[Input data]
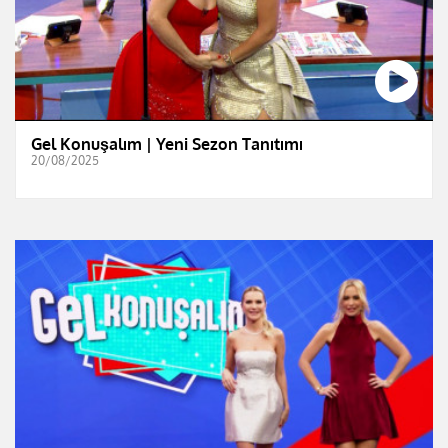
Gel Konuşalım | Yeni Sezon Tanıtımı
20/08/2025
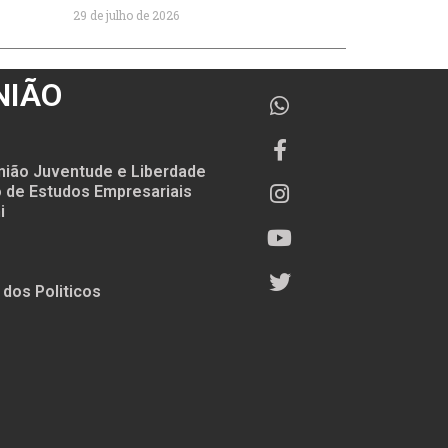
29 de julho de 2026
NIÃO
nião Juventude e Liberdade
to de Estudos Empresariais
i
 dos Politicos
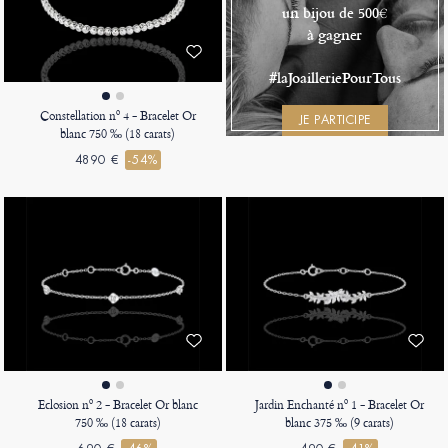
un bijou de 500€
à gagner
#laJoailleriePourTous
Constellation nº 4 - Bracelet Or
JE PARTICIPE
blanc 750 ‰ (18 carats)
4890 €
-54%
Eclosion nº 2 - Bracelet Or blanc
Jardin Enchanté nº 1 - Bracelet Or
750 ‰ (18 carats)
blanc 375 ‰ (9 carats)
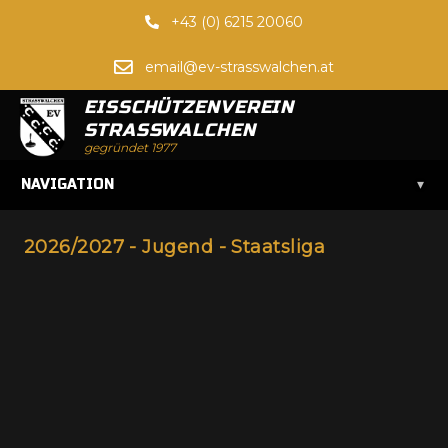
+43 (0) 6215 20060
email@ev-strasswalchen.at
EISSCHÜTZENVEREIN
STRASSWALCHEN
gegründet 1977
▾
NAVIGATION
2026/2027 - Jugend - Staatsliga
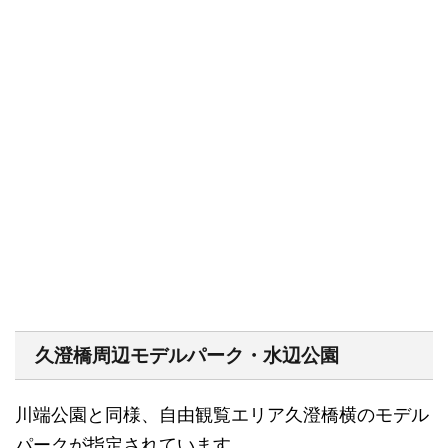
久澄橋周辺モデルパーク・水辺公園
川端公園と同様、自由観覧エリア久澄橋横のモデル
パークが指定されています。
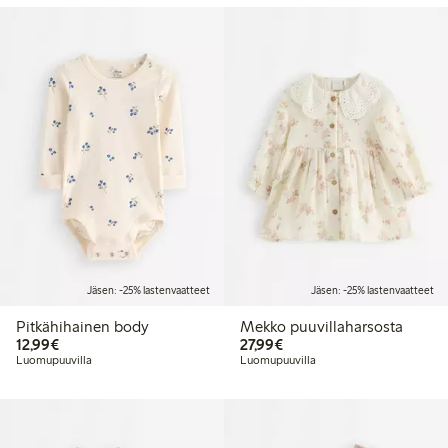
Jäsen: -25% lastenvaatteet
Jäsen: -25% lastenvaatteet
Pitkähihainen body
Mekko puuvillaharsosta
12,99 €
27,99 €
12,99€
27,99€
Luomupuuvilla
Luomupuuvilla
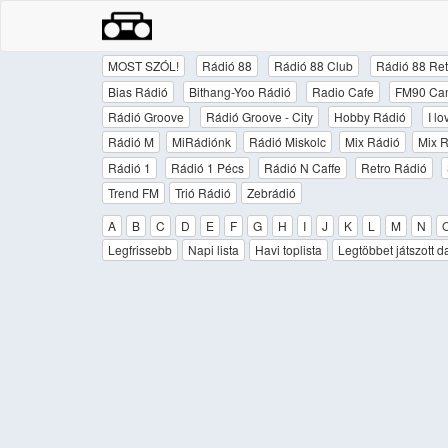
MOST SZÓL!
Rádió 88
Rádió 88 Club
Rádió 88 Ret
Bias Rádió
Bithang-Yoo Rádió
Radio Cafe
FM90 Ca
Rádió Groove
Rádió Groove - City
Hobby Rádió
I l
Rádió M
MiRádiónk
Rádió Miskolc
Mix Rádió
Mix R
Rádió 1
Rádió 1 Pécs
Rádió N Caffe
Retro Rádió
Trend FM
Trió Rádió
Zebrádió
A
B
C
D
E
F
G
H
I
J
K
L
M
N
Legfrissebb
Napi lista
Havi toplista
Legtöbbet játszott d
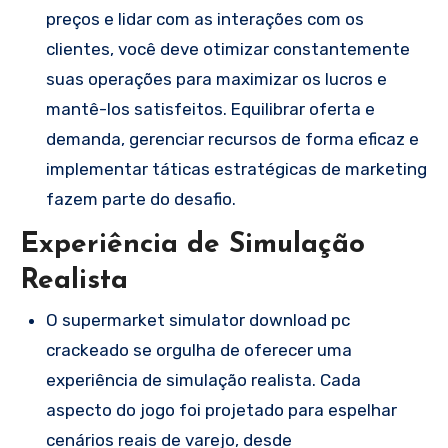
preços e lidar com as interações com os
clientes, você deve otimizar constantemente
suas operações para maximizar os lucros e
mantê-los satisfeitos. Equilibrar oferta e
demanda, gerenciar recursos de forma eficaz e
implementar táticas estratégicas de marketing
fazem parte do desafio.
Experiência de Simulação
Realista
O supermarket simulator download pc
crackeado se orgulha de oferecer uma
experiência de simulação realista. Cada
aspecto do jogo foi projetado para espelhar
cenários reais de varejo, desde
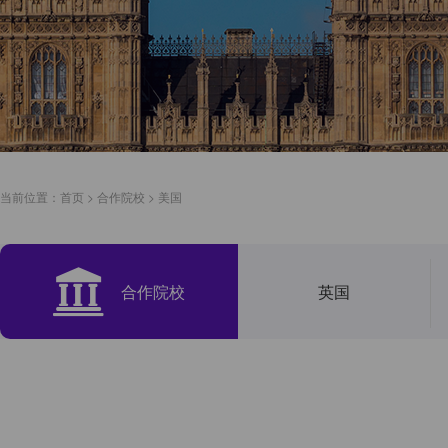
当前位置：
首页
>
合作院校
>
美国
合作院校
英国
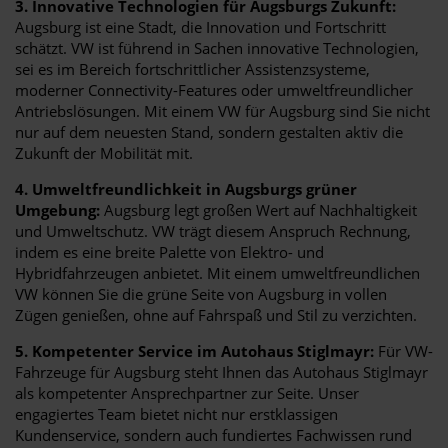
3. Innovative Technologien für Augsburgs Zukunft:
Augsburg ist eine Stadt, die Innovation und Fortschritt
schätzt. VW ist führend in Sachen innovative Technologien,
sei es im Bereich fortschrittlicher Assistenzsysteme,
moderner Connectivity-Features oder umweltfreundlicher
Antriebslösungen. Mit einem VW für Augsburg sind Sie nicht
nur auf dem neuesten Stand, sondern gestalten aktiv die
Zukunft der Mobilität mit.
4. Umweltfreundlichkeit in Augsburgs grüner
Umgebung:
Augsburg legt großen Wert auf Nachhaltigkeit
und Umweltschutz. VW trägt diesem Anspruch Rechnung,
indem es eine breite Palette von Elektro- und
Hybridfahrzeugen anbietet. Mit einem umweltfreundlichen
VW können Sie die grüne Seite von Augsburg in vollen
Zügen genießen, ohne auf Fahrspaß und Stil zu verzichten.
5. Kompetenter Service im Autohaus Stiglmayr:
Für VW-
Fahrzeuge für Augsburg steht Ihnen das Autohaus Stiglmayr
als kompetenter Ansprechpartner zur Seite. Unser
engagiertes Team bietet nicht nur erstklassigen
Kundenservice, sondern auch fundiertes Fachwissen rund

[Work item] The response must contain exactly the lines from the one with "indem es eine breite Palette von Elektro- und" to the end of the entries above, both included, and nothing more.

[Reply to the exercise]
indem es eine breite Palette von Elektro- und
Hybridfahrzeugen anbietet. Mit einem umweltfreundlichen
VW können Sie die grüne Seite von Augsburg in vollen
Zügen genießen, ohne auf Fahrspaß und Stil zu verzichten.
5. Kompetenter Service im Autohaus Stiglmayr:
Für VW-
Fahrzeuge für Augsburg steht Ihnen das Autohaus Stiglmayr
als kompetenter Ansprechpartner zur Seite. Unser
engagiertes Team bietet nicht nur erstklassigen
Kundenservice, sondern auch fundiertes Fachwissen rund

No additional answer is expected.